Germaine Dufy, Paris (by inheritance from the artist)
Gérard Oury, Paris (by descent from the above)
Wildenstein & Co., New York (acquired from the above in 1971)
Mr. and Mrs. John Hay Whitney (acquired from the above on December 15, 1971)
Dufy claimed that the decisive turning point in his career occurred at the Salon d’Automne of 1905, where he saw Matisse’s revolutionary painting, Luxe, calme et volupté. At that point, claimed Dufy, “I understood the new raison d’être of painting and impressionist realism lost its charm for me as I beheld this miracle of the creative imagination at play, in color and drawing” (quoted in Jacques Lassaigne, Dufy, New York, n.d., p. 22). Influenced by the Fauves, Dufy incorporated the same bright hues in his own work, but he also personalized his style by incorporating softer colors such as pale pink, aqua, and yellow, and the use of black, a color banned from the Fauve palette. These colors offered a wide range of options for depicting outdoor scenes, which often featured racehorses at Deauville, the casino at Nice, or lively coastal scenes, such as the present work.

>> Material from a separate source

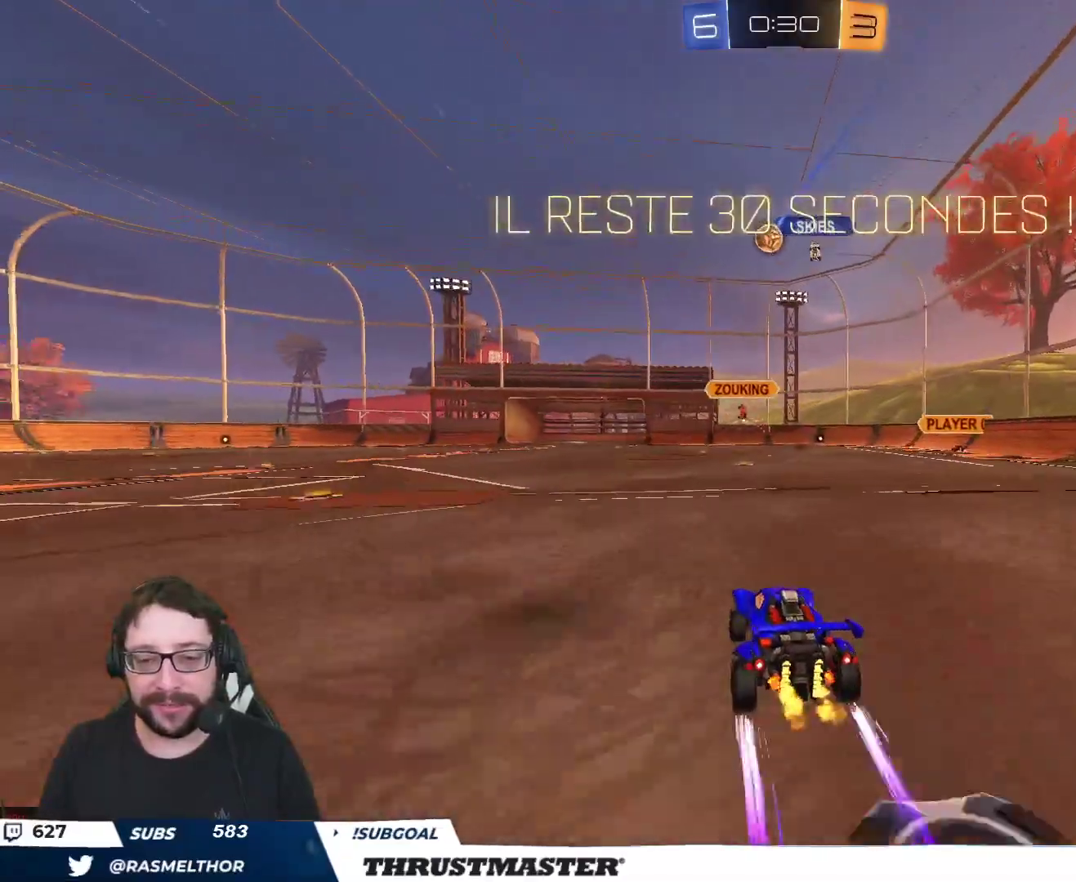
{"buttons": [], "left_stick": "center", "right_stick": "center", "events": [[100, "left_stick", "center"], [483, "R2", "up"]]}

Although the present work has historically been known as Fête au Havre, the site depicted is, in fact, the neighboring town of Sainte-Adresse (see fig. 1). Dufy painted Fête à Sainte-Adresse in 1906, which proved to be a seminal year in the career of the young artist. He exhibited in both the Salon des Indépendants and the Salon d’Automne, and opened his first one-man show at the gallery of Berthe Weill in Paris. Moreover, 1906 heralded Dufy’s widespread recognition as an artist and marked the advent of his Fauve years. As Dora Perez-Tibi has noted, “He had become aware of the need to recreate observed reality in terms of his own ‘reality,’ and now went on to elaborate his theory of ‘couleur-lumière,’ with which he experimented during these two years, and which he would apply to his entire oeuvre: ‘I was spontaneously led towards what was to become my real preoccupation. I had discovered a system, whose theory was this: to follow the light of the sun is a waster of time. Light in painting is something completely different: it is a light distributed throughout the composition, a ‘couleur-lumière’” (Dora Perez-Tibi, Dufy, New York, 1989, pp. 23-24).
By the beginning of the twentieth century, the Normandy coast had become a popular tourist destination, and was depicted in the work of many well-known artists, including Claude Monet. Like his colleague Albert Marquet, whom Dufy befriended in the early years of his career, Dufy was drawn to the region for the light and festive atmosphere of the coastal towns (see fig. 2). Fête à Sainte-Adresse stands out as a particularly detailed and complex composition from this period. The crowd of vacationers along the promenade in the lower right of the canvas is depicted from above, allowing a broad view of the beach and the buildings of Sainte-Adresse in the background, while the curve of the water and beach extends beyond the crowd, bisecting the canvas and creating a unique and visually stimulating composition.
Fig. 1, Photograph of the beach at Sainte-Adresse in 1905.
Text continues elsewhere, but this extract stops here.